Os navegadores modernos (Chrome, Firefox, Safari, Edge) usam o Google Safe Browsing. O navegador mantém uma cópia local dos hashes de URLs maliciosas e a compara com cada URL visitada. Se uma correspondência é encontrada, o navegador exibe um aviso vermelho "Site enganoso" antes de carregar a página. Esse processo é feito localmente para preservar a privacidade.

O que é um falso positivo em análise de URL?

Um falso positivo ocorre quando um banco de threat intelligence sinaliza uma URL legítima como maliciosa. No VirusTotal, 1 a 2 motores em 70 sinalizam regularmente sites legítimos. Por isso, uma pontuação de 1/70 ou 2/70 não significa necessariamente que o site é perigoso. A detecção cruzada em vários bancos reduz esse risco.

Com que frequência os bancos de threat intelligence são atualizados?

A frequência varia conforme o banco. O Google Safe Browsing atualiza sua lista local a cada 30 minutos aproximadamente. O URLhaus adiciona novas URLs em tempo real após validação automática. O PhishTank depende da velocidade de votação da comunidade (variável, de alguns minutos a várias horas). O VirusTotal escaneia em tempo real a cada envio.

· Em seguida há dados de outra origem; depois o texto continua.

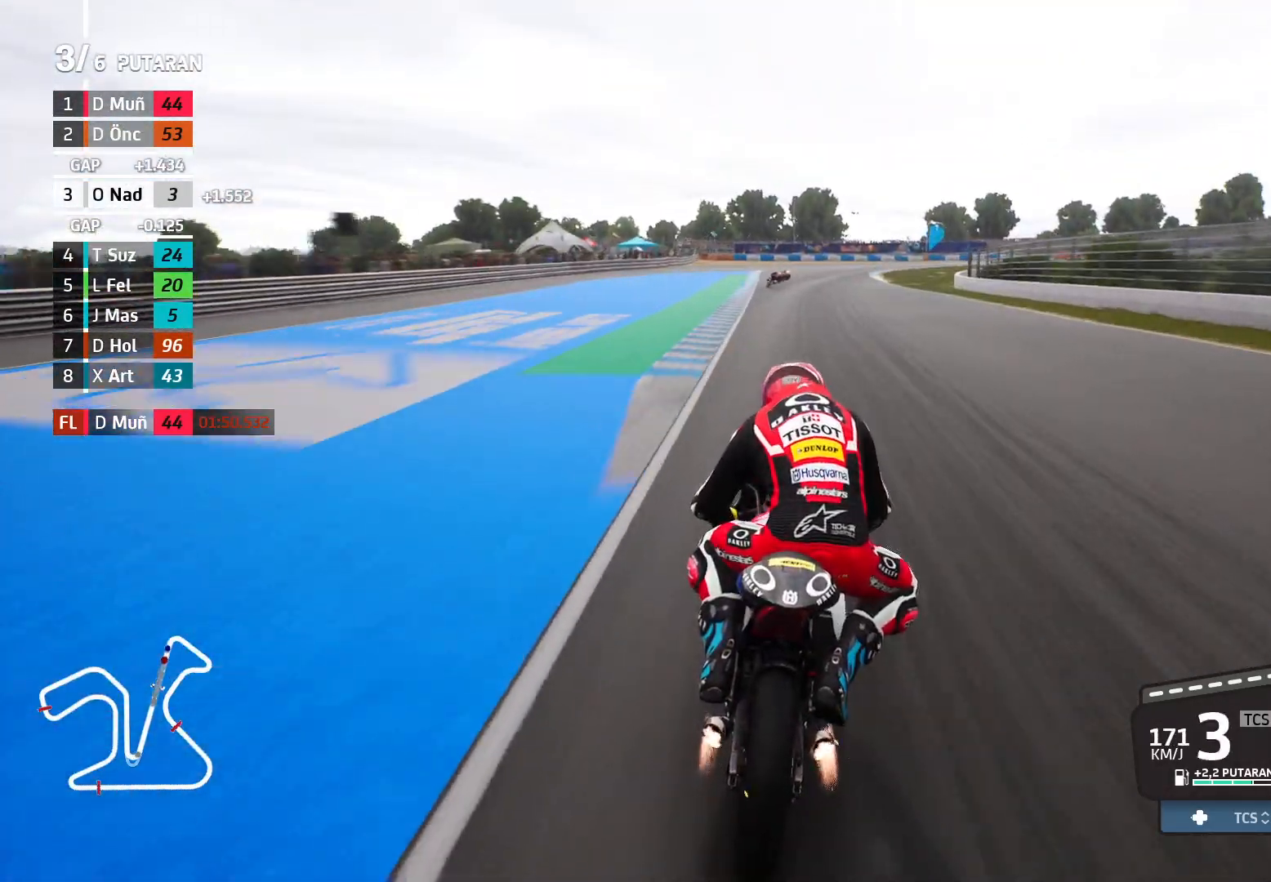
{"buttons": ["L2"], "left_stick": "up-right", "events": [[67, "left_stick", "right"], [167, "L2", "down"], [250, "X", "down"], [333, "X", "up"], [417, "left_stick", "up-right"]]}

Um site pode ser perigoso sem alerta do navegador?

Sim. O Google Safe Browsing leva cerca de 30 minutos para registrar uma nova URL maliciosa. Durante essa janela, o navegador não pode alertar você. As campanhas de phishing de curta duração exploram esse atraso. Por isso, combinar várias fontes de detecção reduz o risco de passar despercebido.

Como verificar uma URL contra vários bancos de uma só vez?

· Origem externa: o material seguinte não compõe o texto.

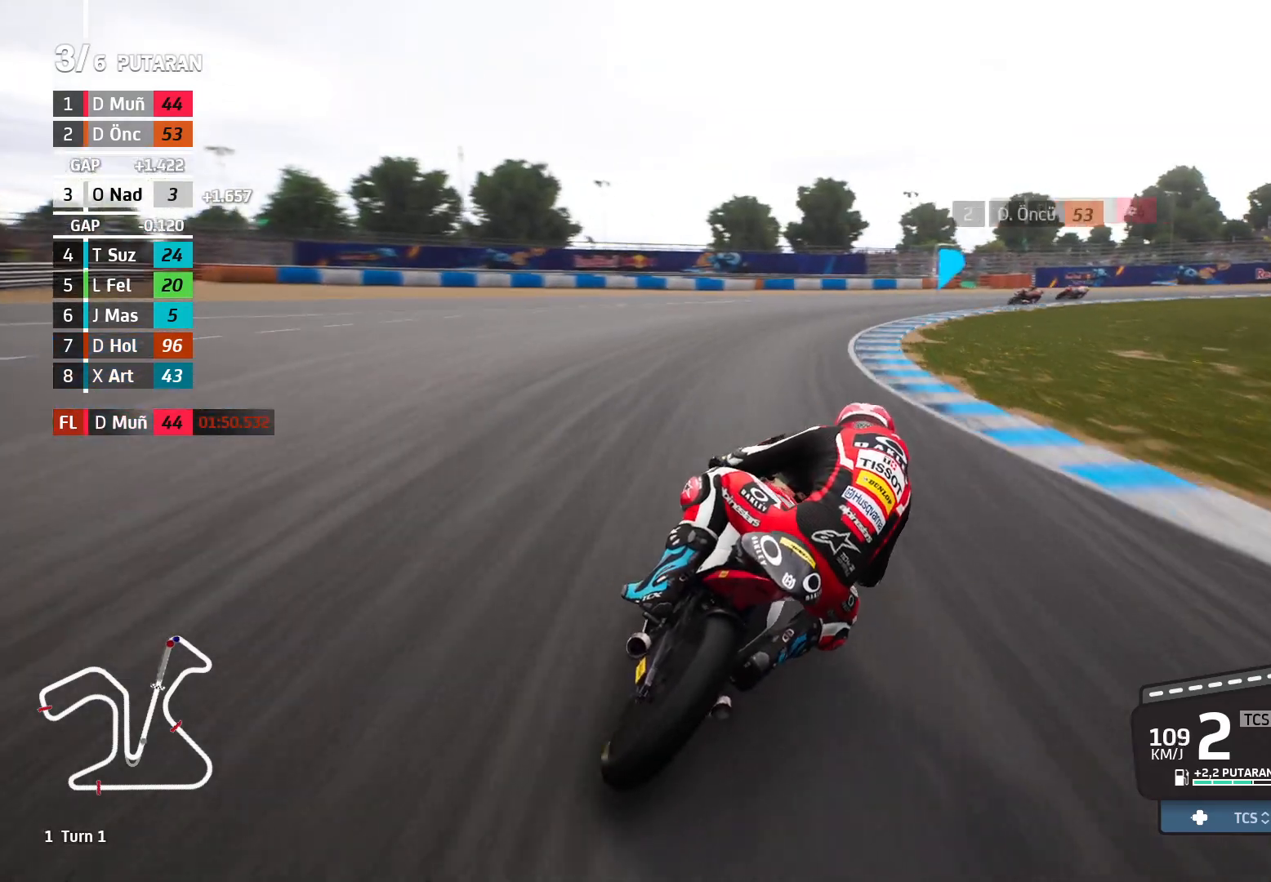
{"buttons": ["A", "L2"], "left_stick": "right", "events": [[283, "A", "down"]]}
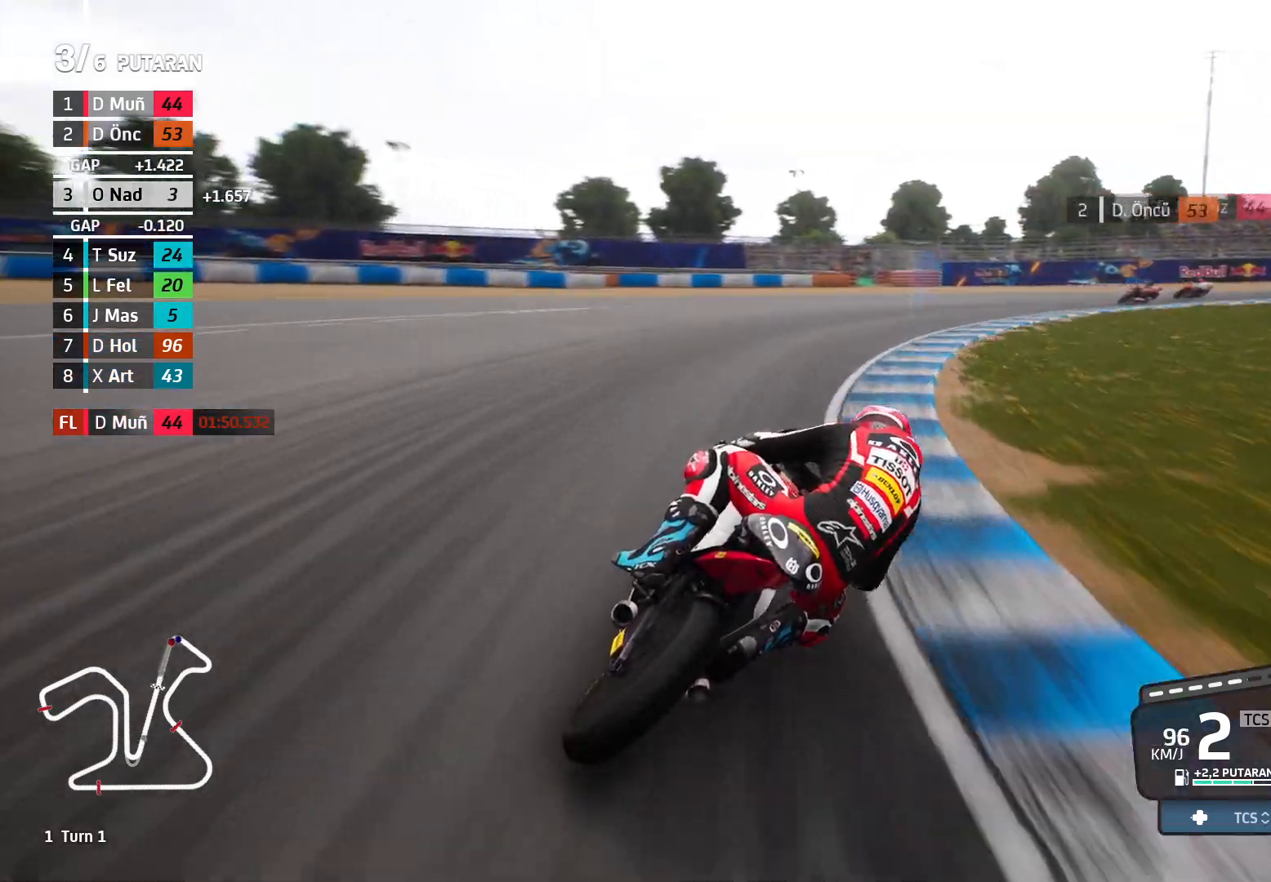
{"buttons": [], "left_stick": "right", "events": [[400, "A", "up"], [433, "L2", "up"]]}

Use uma ferramenta de verificação de URL que consulta simultaneamente vários bancos de threat intelligence. O verificador de URL phishing do CaptainDNS, por exemplo, envia a URL ao Google Safe Browsing, URLhaus, PhishTank e VirusTotal em uma única requisição e exibe um veredito consolidado.

Glossário

  • Threat intelligence: inteligência sobre ameaças cibernéticas, incluindo indicadores de comprometimento (URLs, IPs, hashes) coletados e compartilhados entre organizações.
  • Blocklist (lista de bloqueio): lista de URLs, domínios ou endereços IP identificados como maliciosos, usada para bloquear o acesso automaticamente.
  • Falso positivo: erro de detecção em que uma URL legítima é sinalizada erroneamente como maliciosa por um motor de detecção.
  • Falso negativo: erro inverso em que uma URL realmente maliciosa não é detectada pelo motor, deixando a ameaça passar.
  • Hash de URL: impressão digital criptográfica (SHA-256) de uma URL, permitindo compará-la com uma lista de ameaças sem transmitir a URL em texto claro.
  • Feed em tempo real: fluxo de dados sobre ameaças atualizado continuamente, consumível por ferramentas de segurança via API ou download.